If you want something scalable, try using MadNLP.

using MadNLP, LinearAlgebra

struct MyProblem{T, VT, MT} <: MadNLP.AbstractNLPModel{T, VT}
    Q::MT
    counters::MadNLP.NLPModels.Counters
    meta::MadNLP.NLPModelMeta{T,VT}
end

MyProblem(Q) = MyProblem(
    Q,
    MadNLP.NLPModels.Counters(),
    MadNLP.NLPModelMeta(
        size(Q,1);
        x0 = fill!(similar(Q,size(Q,1)), 10),
        ncon = 1,
        ucon = fill!(similar(Q,1), 0)
    )
)

MadNLP.obj(m::MyProblem, x::AbstractVector) = dot(x,m.Q,x)
MadNLP.grad!(m::MyProblem, x::AbstractVector, y::AbstractVector) = (mul!(y,m.Q,x); y.*=2)
MadNLP.cons!(m::MyProblem, x::AbstractVector, y::AbstractVector) = fill!(y, 1 - dot(x,x))
MadNLP.jac_dense!(m::MyProblem, x::AbstractVector, j::AbstractMatrix) = (j .= x'; j.*=-2)
function MadNLP.hess_dense!(m::MyProblem, x::AbstractVector, y::AbstractVector, h::AbstractMatrix; obj_weight= one(eltype(x)))
    copyto!(h, m.Q)
    h .*= obj_weight
    view(h,1: n+1: n^2) .-= y[1]
end

n = 100;
A = 10*rand(Float64,(n,n));
P = A'*A;

m = MyProblem(P)
madnlp(m; lapack_algorithm=MadNLP.CHOLESKY, max_iter= 10000)


# got an Nvidia gpu?
using MadNLPGPU, CUDA

MadNLP.obj(m::MyProblem, x::CuVector) = dot(x,m.Q * x)
function MadNLP.hess_dense!(m::MyProblem, x::CuVector, y::CuVector, h::CuMatrix; obj_weight= one(eltype(x)))
    copyto!(h, m.Q)
    h .*= obj_weight
    CUDA.@allowscalar view(h,1: n+1: n^2) .-= y[1]
end

m = MyProblem(CuArray(P))
madnlp(m; lapack_algorithm=MadNLP.CHOLESKY, max_iter= 10000)

I’ve had issues with MadNLP, get the following error.
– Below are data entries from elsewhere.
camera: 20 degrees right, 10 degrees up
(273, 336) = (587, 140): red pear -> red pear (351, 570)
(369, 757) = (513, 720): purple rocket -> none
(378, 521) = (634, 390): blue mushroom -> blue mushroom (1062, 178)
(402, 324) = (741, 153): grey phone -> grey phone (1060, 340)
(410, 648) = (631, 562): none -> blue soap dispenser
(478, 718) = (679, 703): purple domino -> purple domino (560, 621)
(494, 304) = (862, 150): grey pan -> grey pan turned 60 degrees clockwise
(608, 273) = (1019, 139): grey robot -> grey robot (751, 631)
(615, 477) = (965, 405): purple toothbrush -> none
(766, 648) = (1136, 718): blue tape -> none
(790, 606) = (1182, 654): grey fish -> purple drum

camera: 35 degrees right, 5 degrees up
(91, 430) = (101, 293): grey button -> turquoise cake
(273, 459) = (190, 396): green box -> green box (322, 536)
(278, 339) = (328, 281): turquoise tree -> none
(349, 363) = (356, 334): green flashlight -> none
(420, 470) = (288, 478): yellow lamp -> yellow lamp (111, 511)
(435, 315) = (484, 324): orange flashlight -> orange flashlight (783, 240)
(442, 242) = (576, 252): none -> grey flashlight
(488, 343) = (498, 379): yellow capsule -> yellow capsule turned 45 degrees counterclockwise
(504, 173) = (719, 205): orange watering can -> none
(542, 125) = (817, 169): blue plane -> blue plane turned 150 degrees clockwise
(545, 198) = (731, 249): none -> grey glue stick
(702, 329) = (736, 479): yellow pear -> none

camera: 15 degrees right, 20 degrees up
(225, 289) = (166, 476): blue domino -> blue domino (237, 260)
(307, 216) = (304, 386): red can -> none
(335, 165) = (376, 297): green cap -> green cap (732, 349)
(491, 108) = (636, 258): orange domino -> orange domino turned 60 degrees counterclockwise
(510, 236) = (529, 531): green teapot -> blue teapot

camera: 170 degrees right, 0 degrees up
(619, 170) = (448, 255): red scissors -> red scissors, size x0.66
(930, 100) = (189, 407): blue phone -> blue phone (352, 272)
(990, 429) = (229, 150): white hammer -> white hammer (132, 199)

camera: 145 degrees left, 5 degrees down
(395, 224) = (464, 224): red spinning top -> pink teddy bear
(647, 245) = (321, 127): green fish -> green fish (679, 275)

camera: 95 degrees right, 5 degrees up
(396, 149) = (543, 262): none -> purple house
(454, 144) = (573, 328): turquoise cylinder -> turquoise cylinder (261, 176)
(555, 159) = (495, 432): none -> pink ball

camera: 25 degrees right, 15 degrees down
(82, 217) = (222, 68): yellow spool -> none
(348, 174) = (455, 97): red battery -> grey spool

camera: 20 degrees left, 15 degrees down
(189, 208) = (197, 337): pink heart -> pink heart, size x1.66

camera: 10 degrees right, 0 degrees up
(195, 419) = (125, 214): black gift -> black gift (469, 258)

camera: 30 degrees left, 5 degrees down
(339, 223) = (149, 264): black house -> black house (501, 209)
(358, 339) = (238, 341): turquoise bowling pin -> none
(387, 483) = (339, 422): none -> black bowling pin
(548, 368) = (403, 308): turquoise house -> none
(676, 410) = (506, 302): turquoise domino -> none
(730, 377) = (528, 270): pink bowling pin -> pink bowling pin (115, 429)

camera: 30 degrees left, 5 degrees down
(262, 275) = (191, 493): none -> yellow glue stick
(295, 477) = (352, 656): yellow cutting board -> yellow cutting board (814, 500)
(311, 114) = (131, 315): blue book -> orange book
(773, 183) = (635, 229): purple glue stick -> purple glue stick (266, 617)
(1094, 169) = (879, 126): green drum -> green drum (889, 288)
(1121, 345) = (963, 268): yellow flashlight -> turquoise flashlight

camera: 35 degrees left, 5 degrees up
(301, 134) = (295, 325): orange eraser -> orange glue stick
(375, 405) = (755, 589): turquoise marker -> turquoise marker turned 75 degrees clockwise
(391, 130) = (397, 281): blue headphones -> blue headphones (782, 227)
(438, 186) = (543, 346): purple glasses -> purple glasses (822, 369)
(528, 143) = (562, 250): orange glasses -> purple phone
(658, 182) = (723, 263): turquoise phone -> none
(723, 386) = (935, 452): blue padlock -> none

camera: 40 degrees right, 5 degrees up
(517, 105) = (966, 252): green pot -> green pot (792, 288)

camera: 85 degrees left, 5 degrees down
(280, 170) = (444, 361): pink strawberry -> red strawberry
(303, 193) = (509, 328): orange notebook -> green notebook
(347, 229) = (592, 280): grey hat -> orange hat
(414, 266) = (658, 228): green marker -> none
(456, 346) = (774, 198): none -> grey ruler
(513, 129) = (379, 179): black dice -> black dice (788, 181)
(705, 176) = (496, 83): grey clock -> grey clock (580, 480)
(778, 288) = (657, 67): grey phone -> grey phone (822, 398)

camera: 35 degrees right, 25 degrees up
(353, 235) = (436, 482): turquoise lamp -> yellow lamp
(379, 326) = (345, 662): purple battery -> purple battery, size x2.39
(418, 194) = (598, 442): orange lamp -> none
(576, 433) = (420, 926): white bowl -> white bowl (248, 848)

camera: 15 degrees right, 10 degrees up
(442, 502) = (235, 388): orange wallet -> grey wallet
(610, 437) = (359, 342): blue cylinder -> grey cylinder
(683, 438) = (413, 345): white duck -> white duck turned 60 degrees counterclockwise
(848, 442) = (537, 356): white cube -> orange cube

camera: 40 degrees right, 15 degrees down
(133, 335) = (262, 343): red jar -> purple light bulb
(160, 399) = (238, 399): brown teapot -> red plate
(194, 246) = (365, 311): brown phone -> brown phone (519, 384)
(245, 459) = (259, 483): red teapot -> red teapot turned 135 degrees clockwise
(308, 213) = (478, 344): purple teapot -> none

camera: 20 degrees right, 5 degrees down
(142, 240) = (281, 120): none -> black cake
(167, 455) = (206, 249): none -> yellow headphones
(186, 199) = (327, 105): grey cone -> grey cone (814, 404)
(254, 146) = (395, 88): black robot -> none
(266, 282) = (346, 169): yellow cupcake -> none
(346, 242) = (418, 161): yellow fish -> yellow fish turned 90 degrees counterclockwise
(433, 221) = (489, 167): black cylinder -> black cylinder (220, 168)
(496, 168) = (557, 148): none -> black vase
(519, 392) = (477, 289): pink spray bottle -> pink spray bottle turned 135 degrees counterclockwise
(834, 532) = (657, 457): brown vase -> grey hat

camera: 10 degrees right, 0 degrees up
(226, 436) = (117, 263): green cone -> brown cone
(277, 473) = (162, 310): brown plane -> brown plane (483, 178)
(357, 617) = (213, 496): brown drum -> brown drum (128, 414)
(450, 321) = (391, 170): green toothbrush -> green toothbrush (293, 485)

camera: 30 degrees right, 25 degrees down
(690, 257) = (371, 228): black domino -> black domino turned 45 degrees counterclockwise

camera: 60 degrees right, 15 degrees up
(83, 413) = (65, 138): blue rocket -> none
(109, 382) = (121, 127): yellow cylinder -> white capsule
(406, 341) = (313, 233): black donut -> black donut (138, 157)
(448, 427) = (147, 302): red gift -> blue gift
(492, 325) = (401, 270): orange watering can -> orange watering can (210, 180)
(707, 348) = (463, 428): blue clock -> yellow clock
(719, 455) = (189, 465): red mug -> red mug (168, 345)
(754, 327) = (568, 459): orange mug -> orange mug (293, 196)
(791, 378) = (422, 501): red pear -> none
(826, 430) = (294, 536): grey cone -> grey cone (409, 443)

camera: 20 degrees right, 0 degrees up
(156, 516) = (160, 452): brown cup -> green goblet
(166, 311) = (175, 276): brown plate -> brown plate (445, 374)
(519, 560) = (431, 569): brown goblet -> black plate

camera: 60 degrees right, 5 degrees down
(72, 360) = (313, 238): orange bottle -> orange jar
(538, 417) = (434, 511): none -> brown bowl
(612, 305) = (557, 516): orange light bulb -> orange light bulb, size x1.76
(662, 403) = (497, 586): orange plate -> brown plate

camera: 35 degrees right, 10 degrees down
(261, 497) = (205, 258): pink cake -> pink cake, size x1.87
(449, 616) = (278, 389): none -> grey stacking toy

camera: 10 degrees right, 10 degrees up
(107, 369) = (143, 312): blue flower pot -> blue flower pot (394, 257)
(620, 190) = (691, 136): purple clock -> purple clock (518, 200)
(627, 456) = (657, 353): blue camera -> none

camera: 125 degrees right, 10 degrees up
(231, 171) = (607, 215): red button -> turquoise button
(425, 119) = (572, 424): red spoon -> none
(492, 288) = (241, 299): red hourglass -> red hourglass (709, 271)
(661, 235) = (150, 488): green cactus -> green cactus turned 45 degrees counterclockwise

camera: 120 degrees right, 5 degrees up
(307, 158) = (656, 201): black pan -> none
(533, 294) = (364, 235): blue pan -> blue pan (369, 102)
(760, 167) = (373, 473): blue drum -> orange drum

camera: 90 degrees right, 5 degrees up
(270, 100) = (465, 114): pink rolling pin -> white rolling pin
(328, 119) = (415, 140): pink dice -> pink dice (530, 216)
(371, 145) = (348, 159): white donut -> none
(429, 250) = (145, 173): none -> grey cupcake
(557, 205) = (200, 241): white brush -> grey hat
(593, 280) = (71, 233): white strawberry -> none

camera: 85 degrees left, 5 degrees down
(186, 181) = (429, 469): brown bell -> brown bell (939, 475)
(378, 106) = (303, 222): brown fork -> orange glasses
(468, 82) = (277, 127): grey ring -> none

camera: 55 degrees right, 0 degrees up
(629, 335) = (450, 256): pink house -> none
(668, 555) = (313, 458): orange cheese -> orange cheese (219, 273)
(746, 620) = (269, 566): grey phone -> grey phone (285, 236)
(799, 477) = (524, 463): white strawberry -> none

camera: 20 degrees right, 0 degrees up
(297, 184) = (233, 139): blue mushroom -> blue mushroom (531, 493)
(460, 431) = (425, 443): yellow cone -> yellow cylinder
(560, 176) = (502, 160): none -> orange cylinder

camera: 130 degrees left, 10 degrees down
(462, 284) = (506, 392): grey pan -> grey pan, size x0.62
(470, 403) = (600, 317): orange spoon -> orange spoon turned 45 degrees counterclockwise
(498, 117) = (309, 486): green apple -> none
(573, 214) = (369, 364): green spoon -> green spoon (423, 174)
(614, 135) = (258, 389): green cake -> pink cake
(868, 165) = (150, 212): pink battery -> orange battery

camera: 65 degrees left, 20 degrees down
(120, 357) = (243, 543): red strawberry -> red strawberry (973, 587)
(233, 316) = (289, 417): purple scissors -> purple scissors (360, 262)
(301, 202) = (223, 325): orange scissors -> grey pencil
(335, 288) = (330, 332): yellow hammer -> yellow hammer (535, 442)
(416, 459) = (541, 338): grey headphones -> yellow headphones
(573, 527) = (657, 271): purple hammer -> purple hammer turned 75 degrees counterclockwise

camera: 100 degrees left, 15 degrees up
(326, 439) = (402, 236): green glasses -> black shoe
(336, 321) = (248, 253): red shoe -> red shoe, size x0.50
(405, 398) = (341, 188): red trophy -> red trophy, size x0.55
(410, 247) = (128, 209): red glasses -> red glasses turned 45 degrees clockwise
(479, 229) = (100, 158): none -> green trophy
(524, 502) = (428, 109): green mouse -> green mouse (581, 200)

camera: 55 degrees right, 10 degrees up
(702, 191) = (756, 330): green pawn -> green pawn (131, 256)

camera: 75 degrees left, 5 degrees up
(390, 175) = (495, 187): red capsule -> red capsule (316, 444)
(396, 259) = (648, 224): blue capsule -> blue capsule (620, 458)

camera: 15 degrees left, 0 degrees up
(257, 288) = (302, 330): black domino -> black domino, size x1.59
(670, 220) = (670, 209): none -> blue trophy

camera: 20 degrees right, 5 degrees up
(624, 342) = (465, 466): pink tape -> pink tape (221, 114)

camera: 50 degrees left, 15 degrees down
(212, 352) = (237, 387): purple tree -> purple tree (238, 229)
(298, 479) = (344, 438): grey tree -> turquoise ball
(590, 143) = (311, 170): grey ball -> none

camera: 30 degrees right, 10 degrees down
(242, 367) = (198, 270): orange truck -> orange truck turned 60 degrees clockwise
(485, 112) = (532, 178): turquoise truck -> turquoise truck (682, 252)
When I search madnlp function it does not have the option to specify the algorithm.

Could you try with a more recent version of MadNLP? This seems to be using v0.6.0 or older. The most recent version is v0.8.0.

I get the following error when trying to update:

Could you try to install MadNLP in a separate project environment? Most likely some other package is blocking the upgrade.

cd to/some/tmp/directory
julia --project=.
]add MadNLP

That worked, but the output is incorrect, answer should be the smallest eigenvalue of P.

I am a little confused on the line:
MadNLP.grad!(m::MyProblem, x::AbstractVector, y::AbstractVector) = (mul!(y,m.Q,x); y.*=2)
is this stating the gradient is [ Px; 2Px] ? or just 2Px?

It first put m.Q*x into y, and then multiply the entries of y by 2, which has the same effect of
y .= 2 .* m.Q *x, but just reduces memory allocation.

MadNLP is a local solver, like Ipopt and many other NLP solvers. So, it doesn’t aim to find the global minimum.

Just curious, what’s the motivation for solving this as an optimization problem rather than using more specialized methods (e.g., power iteration)?

Hello,

The objective value was smaller than the possible minimum. I am just testing, then I will scale to a larger optimization problem that is nonconvex. The two problems are not related but would like to seek a “reliable” solver.

Thanks